Подхватите рецензию на книгу «Parautopia» и напишите её продолжение, начиная сразу после последнего приведённого абзаца.

◆ ИСХОДНЫЙ ТЕКСТ:
************

Васильев А. А., Абдуллаева З. К. Parautopia.
М.: ABCdesign, 2016.

Первая российская книга Анатолия Васильева создана в соавторстве с критиком Зарой Абдуллаевой, вернее — в диалоге. Форма его для режиссера давно уже предмет размышления и инструмент творческого высказывания. «Мои тексты выходили в основном в Европе, — пояснил Васильев на презентации в БДТ. — В России если что-то и публиковалось, то чаще всего в формате журнальных статей, например, в „Искусстве кино“. Я, может, стеснялся, может, боялся косого взгляда, да и никогда не стремился быть изданным здесь. В книге нужно быть таким, какой ты есть, со всеми странностями, неправильностями, привязанностями. А я не публичный человек, всегда предпочитал подполье. Но однажды умная, одаренная острым и критическим чутьем, тонко воспринимающая художественную реальность Зара Абдуллаева сказала: „Мы с тобой сделаем книгу разговоров обо всем“. И книжка состоялась — благодаря Заре, которая стала меня преследовать, разговаривать со мной по будням и праздникам и которой я стал открываться, так уж она устроена».
Мы знаем разные варианты книг, позволяющих услышать голос режиссера. От академичных «бесед о профессии», когда практик провоцируется на разговор театроведом (Валерий Фокин и Александр Чепуров), — до примеров самоличного литераторства режиссера («Моментальные записки сентиментального солдатика…» Бориса Юхананова или мемуары, литературоведческие изыскания, поэзия Владимира Рецептера). От записей репетиций (цикл книг издательства «Балтийские сезоны», посвященных спектаклям Льва Додина) — до примеров, когда режиссер монологично артикулирует принципы своего метода («Возвращение Диониса» Теодороса Терзопулоса).
А этот сборник содержит все эти жанры. Многосоставность, стык разных стилистических фактур, «смешенье языков», дающее чувство «сменяющихся атмосфер», — принцип книги. Ее устройство напоминает о театре, к которому с годами пришел Васильев, — разомкнутом всем этажам мироздания. Когда «и горний ангелов полет, / И гад морских подводный ход…».
Здесь — размышления о профессии и театре как таковом. Васильев называет себя не режиссером, а химиком, интересующимся режиссурой. Кто еще из сегодняшних режиссеров обладает такой феноменальной способностью к теоретическому осмыслению? Читая, как «научно» Васильев разбирает чеховскую драму (а драма — вещь объективная, как говорит он собеседнице), фильмы Триера и Муратовой, вспоминаешь эйзенштейновские разборы шедевров искусства с точки зрения их механики. («Слушая, как Васильев математически анализирует пьесу или сценическое действие, мы достигали экстатического состояния», — говорил мне в интервью васильевский ученик Андрий Жолдак, и теперь я его понимаю.)

************

◆ НЕОБРАБОТАННЫЕ ЗАПИСИ:
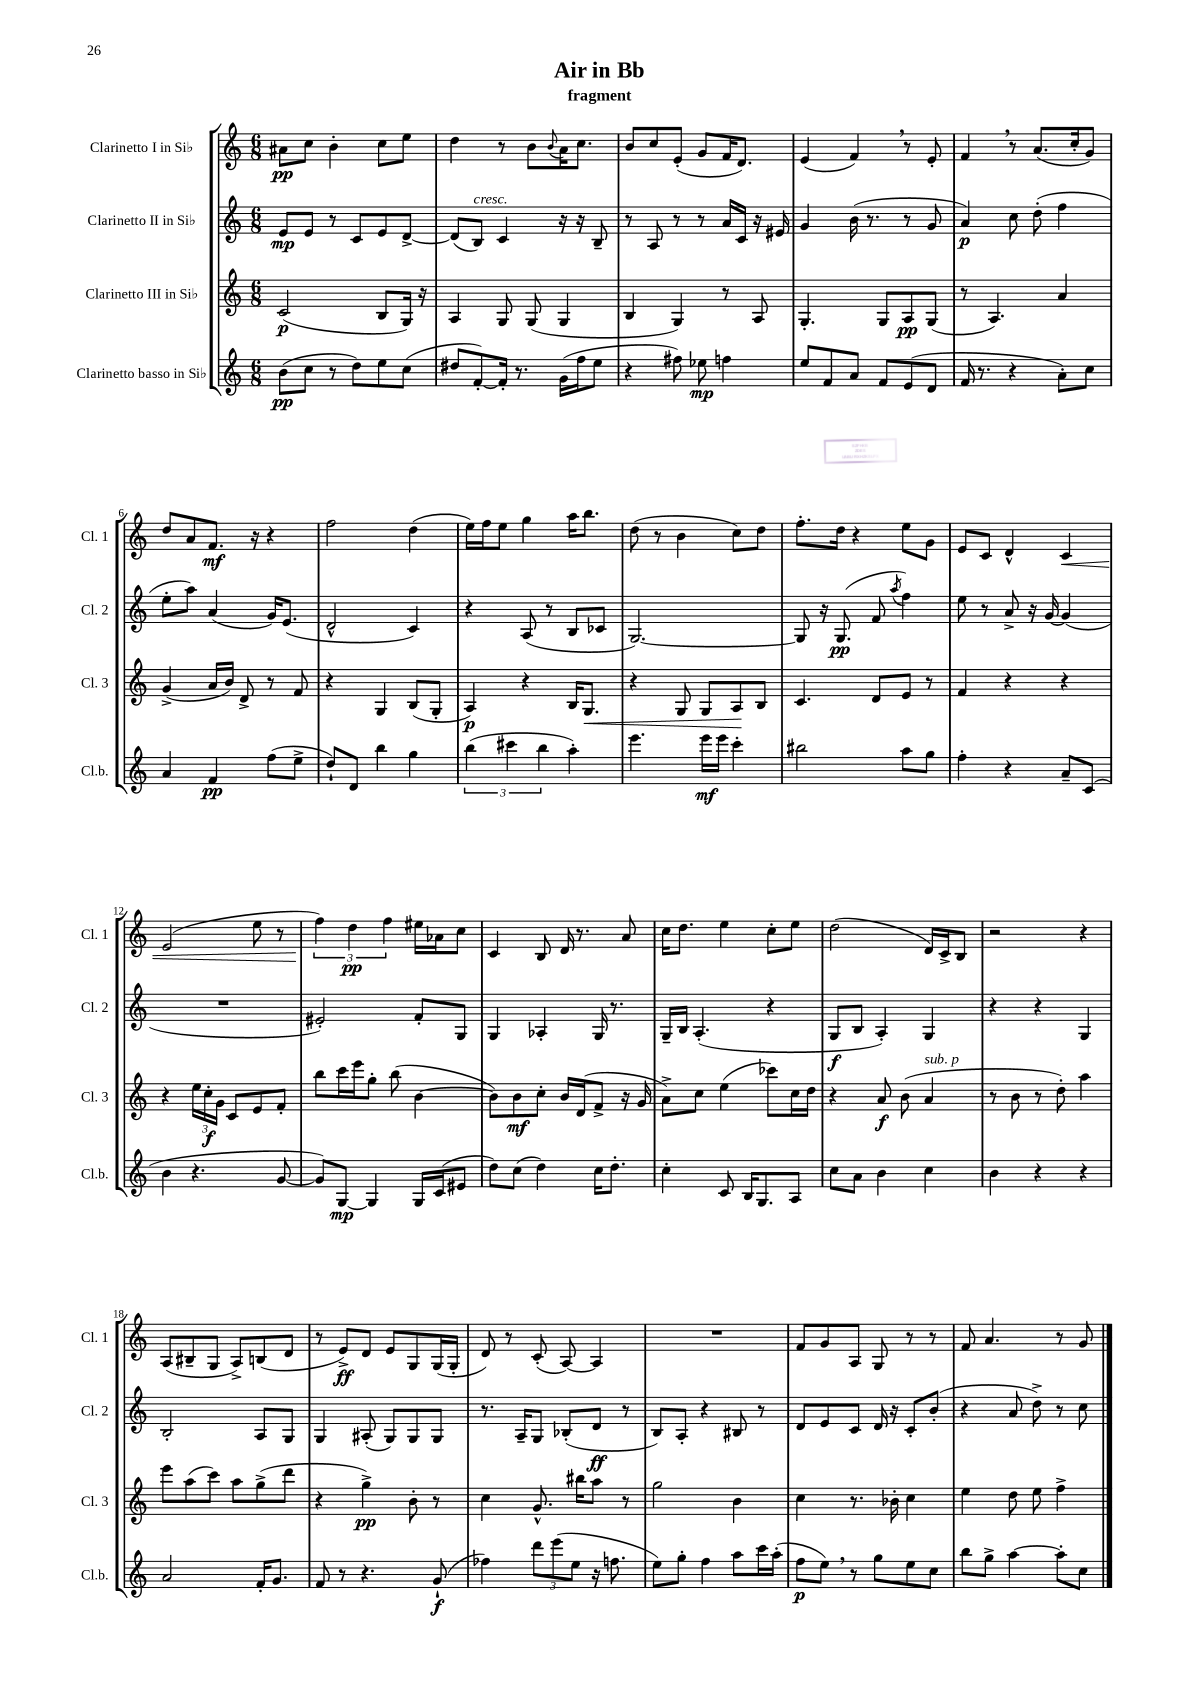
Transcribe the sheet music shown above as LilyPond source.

\header { title = "Air in Bb" subtitle = "fragment" }
<<
\new StaffGroup <<
\new Staff = "s0" \with { instrumentName = "Clarinetto I in Sib" shortInstrumentName = "Cl. 1" } {
    \clef treble \key c \major \numericTimeSignature \time 6/8
    ais'8\pp c''8 b'4-. c''8 e''8 |
    d''4 r8 b'8 \appoggiatura { b'8 } a'16 c''8. |
    b'8 c''8 e'8-.( g'8 f'16 d'8.) |
    e'4( f'4) \breathe r8 e'8-. |
    f'4 \breathe r8 a'8.( c''16-. g'8) |
    d''8 a'8 f'8.\mf r16 r4 |
    f''2 d''4( |
    e''16) f''16 e''8 g''4 a''16 b''8. |
    d''8( r8 b'4 c''8) d''8 |
    f''8.-. d''16 r4 e''8 g'8 |
    e'8 c'8 d'4-^ c'4\< |
    e'2( e''8 r8 |
    \tuplet 3/2 { f''4\!) d''4\pp f''4 } eis''16 aes'16 c''8 |
    c'4 b8 d'16 r8. a'8 |
    c''16 d''8. e''4 c''8-. e''8 |
    d''2( d'16) c'16-> b8 |
    r2 r4 |
    a8( bis8-- g8 a8->) b8( d'8 |
    r8 e'8->\ff) d'8 e'8 g8 g16( g16-. |
    d'8) r8 c'8-.( a8~) a4 |
    R2. |
    f'8 g'8 a8 g8 r8 r8 |
    f'8 a'4. r8 g'8 \bar "|." |
}
\new Staff = "s1" \with { instrumentName = "Clarinetto II in Sib" shortInstrumentName = "Cl. 2" } {
    \clef treble \key c \major \numericTimeSignature \time 6/8
    e'8\mp e'8 r8 c'8 e'8 d'8~-> |
    d'8( b8^\markup { \italic "cresc." }) c'4 r16 r16 b8-- |
    r8 a8 r8 r8 a'16 c'16 r16 eis'16 |
    g'4 b'16( r8. r8 g'8 |
    a'4\p) c''8 d''8-.( f''4 |
    e''8-. a''8) a'4( g'16) e'8.( |
    d'2-^ c'4) |
    r4 a8( r8 b8 ces'8 |
    g2.~) |
    g8 r16 g8.\pp( f'8 \acciaccatura { a''8 } f''4) |
    e''8 r8 a'8-> r16 g'16~ g'4( |
    R2. |
    eis'2-.) f'8-. g8 |
    g4 aes4-. g16 r8. |
    g16-- b16 a4.-.( r4 |
    g8\f b8 a4-.) g4 |
    r4 r4 g4 |
    b2-. a8 g8 |
    g4 ais8-.( g8) g8 g8 |
    r8. a16-- g8 bes8-.( d'8\ff r8 |
    b8) a8-. r4 bis8 r8 |
    d'8 e'8 c'8 d'16 r16 c'8-. b'8-.( |
    r4 a'8 d''8->) r8 c''8 \bar "|." |
}
\new Staff = "s2" \with { instrumentName = "Clarinetto III in Sib" shortInstrumentName = "Cl. 3" } {
    \clef treble \key c \major \numericTimeSignature \time 6/8
    c'2\p( b8 g16) r16 |
    a4 g8 g8( g4 |
    b4 g4) r8 a8 |
    g4.-. g8 a8\pp g8( |
    r8 a4.) a'4 |
    g'4->( a'16 b'16) d'8-> r8 f'8 |
    r4 g4 b8( g8-. |
    a4\p) r4 b16 g8.\< |
    r4 g8 g8 a8\! b8 |
    c'4. d'8 e'8 r8 |
    f'4 r4 r4 |
    r4 \tuplet 3/2 { e''16 c''16-.\f g'16 } c'8 e'8 f'8-. |
    b''8 c'''16 e'''16 g''8-. b''8( b'4~ |
    b'8) b'8\mf c''8-. b'16 d'16( f'8-> r16 g'16 |
    a'8->) c''8 e''4( ces'''8) c''16 d''16 |
    r4 a'8\f b'8( a'4^\markup { \italic "sub. p" } |
    r8 b'8 r8 d''8-.) a''4 |
    e'''8 a''8( c'''8) a''8 g''8->( d'''8 |
    r4 g''4->\pp) b'8-. r8 |
    c''4 g'8.-^ bis''16 a''8 r8 |
    g''2 b'4 |
    c''4 r8. bes'16-. c''4 |
    e''4 d''8 e''8 f''4-> \bar "|." |
}
\new Staff = "s3" \with { instrumentName = "Clarinetto basso in Sib" shortInstrumentName = "Cl.b." } {
    \clef treble \key c \major \numericTimeSignature \time 6/8
    b'8\pp( c''8 r8 d''8) e''8 c''8( |
    dis''8 f'8~-.) f'16-. r8. g'16( f''16 e''8 |
    r4 fis''8) ees''8\mp f''4 |
    e''8 f'8 a'8 f'8 e'8( d'8 |
    f'16 r8. r4 a'8-.) c''8 |
    a'4 f'4\pp f''8( e''8-> |
    d''8-!) d'8 b''4 g''4 |
    \tuplet 3/2 { b''4( cis'''4 b''4 } a''4-.) |
    e'''4. e'''16\mf e'''16 c'''4-. |
    bis''2 a''8 g''8 |
    f''4-. r4 a'8-- c'8( |
    b'4 r4. g'8~ |
    g'8) g8~\mp g4 g16 c'16( eis'8 |
    d''8) c''8( d''4) c''16 d''8.-. |
    c''4-. c'8 b16 g8. a8 |
    c''8 a'8 b'4 c''4 |
    b'4 r4 r4 |
    a'2 f'16-. g'8. |
    f'8 r8 r4. g'8-!\f( |
    fes''4) \tuplet 3/2 { d'''8 e'''8( e''8 } r16 f''8. |
    e''8) g''8-. f''4 a''8 c'''16 a''16-.( |
    f''8\p e''8) \breathe r8 g''8 e''8 c''8 |
    b''8 g''8-> a''4~ a''8-. c''8 \bar "|." |
}
>>
>>
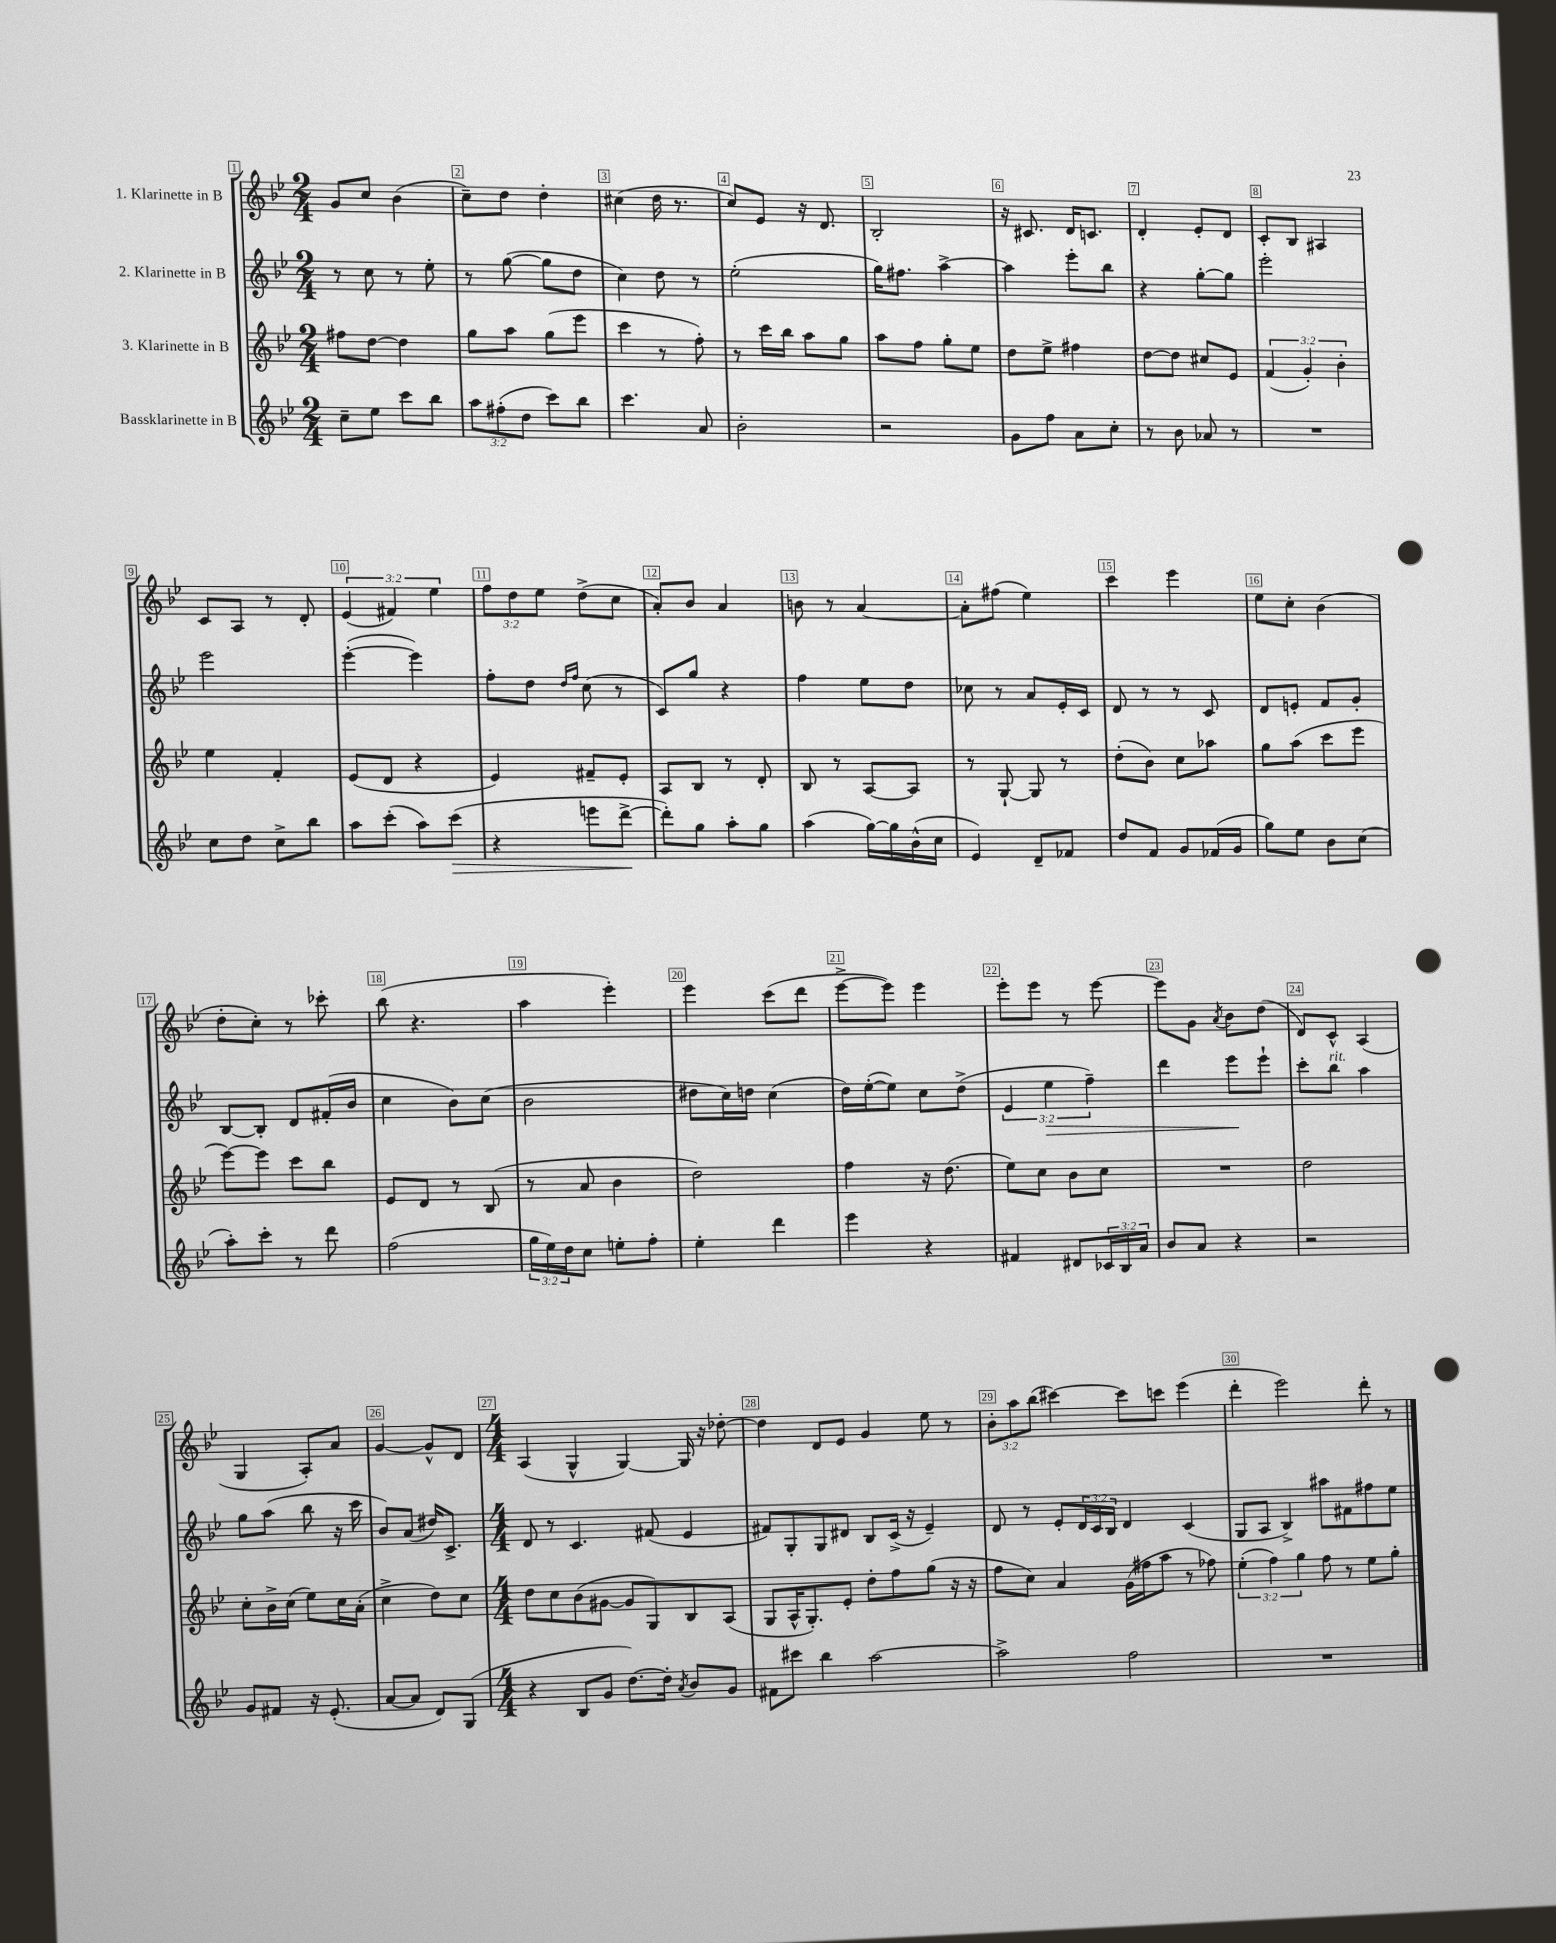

************

◆ РЕШЁННОЕ ЗАДАНИЕ:
Здесь — изумительная мемуаристика. В главе «Звук (Мария Ивановна Бабанова)» из неожиданных штрихов, нюансов, предчувствий ткется портрет великой актрисы, которую воспринимаешь и как небесное создание, и как свою знакомую, тетушку (именно так к ней относился Васильев — такой нашел прием, когда репетировал с ней у нее дома «О, счастливые дни!»). «У нее был потрясающий голос. Когда она за круглым столом в вечернем свете уходящей осени читала Беккета, я суеверно понимал: что-то произойдет. И с неизвестного момента стал предчувствовать, что никогда Беккет не выйдет» (с. 72).
Здесь — и взгляд на васильевский театр изнутри. Анатолий Голубовский передал Абдуллаевой найденную в архиве его отца, Бориса Голубовского, запись репетиций «Шести персонажей в поисках автора», и Васильев — книга тогда только зарождалась — воспринял это как добрый знак.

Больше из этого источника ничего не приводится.